ハチ子は近づいた時と同様、羽根を羽ばたかせ石像から離れる。

商人から薬品に触れないよう言われているのだ。


ガタガタアガタアガタガアタアガタ


“動く石像”が暴れている。

先ほどまでの飛ぼうとしている動きではない。

慌てたような暴れ方だ。

石像の表面は泡立ち、白いケムリが噴き出している。



「ハチ美」

「はい。姉様」


ハチ子が石像から距離を取るのを見計らっていたのだ。

ハチ美の手から矢が放たれる。

弓を構える従魔少女から直線に矢は飛び、石像へと吸い込まれる。

石の表面に跳ね返されていた矢が溶けだした石の内部に刺さる。


「やったっ。

 ハチ子ちゃん、ハチ美ちゃん。

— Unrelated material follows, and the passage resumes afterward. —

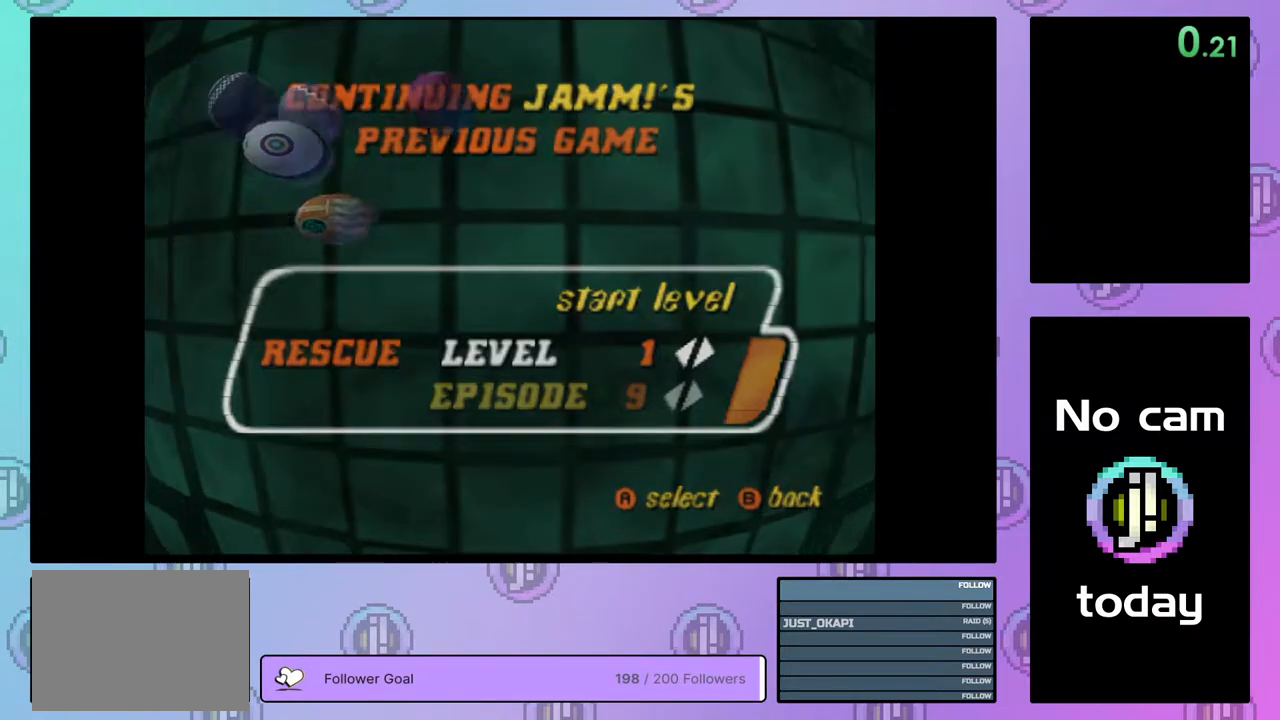
{"buttons": ["CROSS", "SQUARE", "TRIANGLE"], "right_stick": "center", "events": [[33, "CROSS", "down"], [50, "SQUARE", "down"], [50, "TRIANGLE", "down"], [133, "CROSS", "up"], [133, "SQUARE", "up"], [133, "TRIANGLE", "up"], [183, "CROSS", "down"], [183, "TRIANGLE", "down"], [200, "SQUARE", "down"], [233, "CIRCLE", "down"], [267, "CIRCLE", "up"], [283, "CROSS", "up"], [283, "SQUARE", "up"], [333, "CIRCLE", "down"], [333, "CROSS", "down"], [350, "SQUARE", "down"], [433, "CIRCLE", "up"], [433, "CROSS", "up"], [433, "SQUARE", "up"], [500, "CROSS", "down"], [500, "SQUARE", "down"]]}
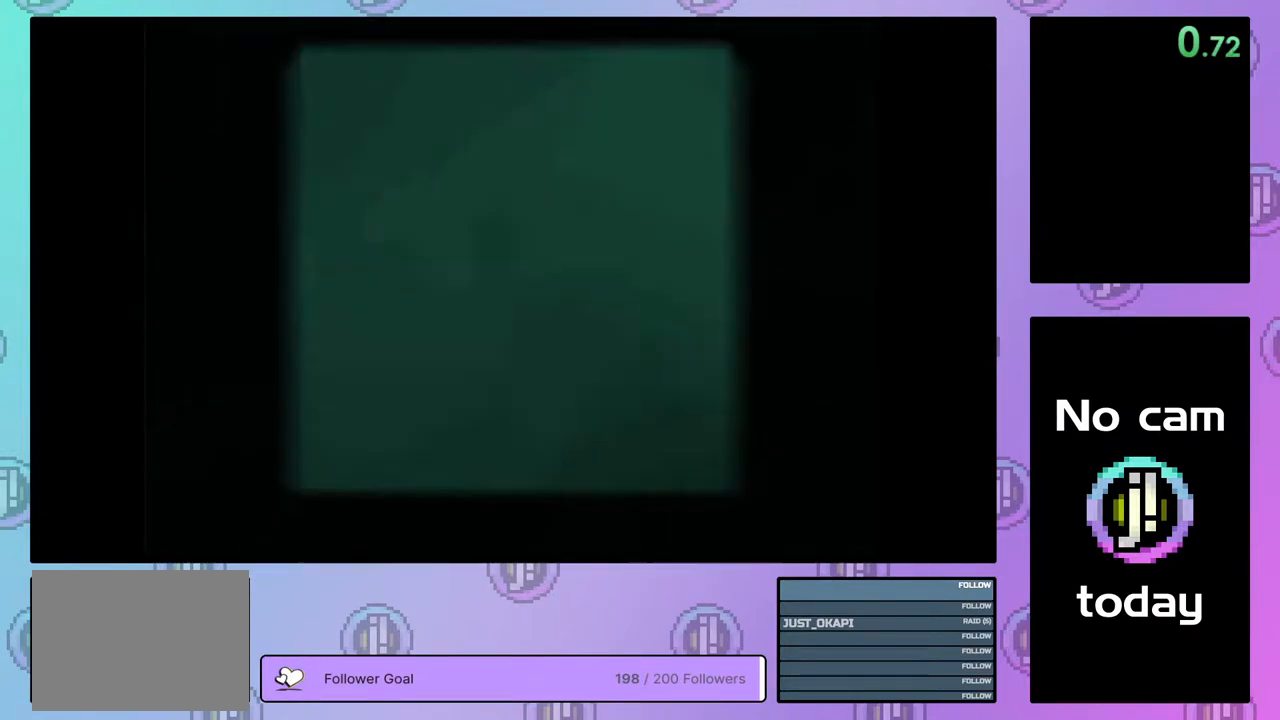
{"buttons": ["CROSS", "TRIANGLE"], "right_stick": "center", "events": [[83, "CROSS", "up"], [83, "SQUARE", "up"], [100, "TRIANGLE", "up"], [117, "TRIANGLE", "down"], [150, "CROSS", "down"], [150, "SQUARE", "down"], [233, "SQUARE", "up"], [250, "CROSS", "up"], [317, "CROSS", "down"], [383, "CROSS", "up"], [400, "TRIANGLE", "up"], [450, "TRIANGLE", "down"], [467, "CROSS", "down"]]}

ナイスだよっ」


「まだこれからです。ケロ子殿」

「これからです」


ハチ美から次々と矢が放たれる。

一本も外すことなく無数の矢が“動く石像”に突き立つ。


ガタガタアガタアガタガアタアガタ


石礫が飛んでくる。

“動く石像”の悪あがきだ。

ハチ子は槍で叩き落す。

ケロ子も石を靴底で蹴り落としていく。


「ショウマさまっ、炎ですっ」


石像の口部分の氷が溶けたのだ。

そこから火が吐き出されようとしている。


「みんな~、

 しゃがんでて」



『氷の嵐』




“動く石像”から四方に飛び出す火。

それを氷が迎え撃つ。

火は消し去られ、氷は蒸気となって消えていく。


「何て言うんだっけ、

 こういうの。

 対消滅?

 カウンター攻撃?」



“動く石像”は宙に浮かび上がった。

戦闘前の流麗な飛行ではない。

彫刻はナナメになり、ガタガタと震える不自然な飛行だ。

石像を覆っていた氷はほとんど残っていない。

獅子の形であった彫刻は頭部から腹まで溶けて原型を留めていない。

そこに無数の矢が突き刺さっている。

飛行の高さも低い。

人間の胸程度の高さしかない。



「まだ動けるとは敵ながら見上げたものだ」

「見上げたものです」


「だがこれで終わりだ」

「終わりです」


ハチ子が槍を構え突撃する。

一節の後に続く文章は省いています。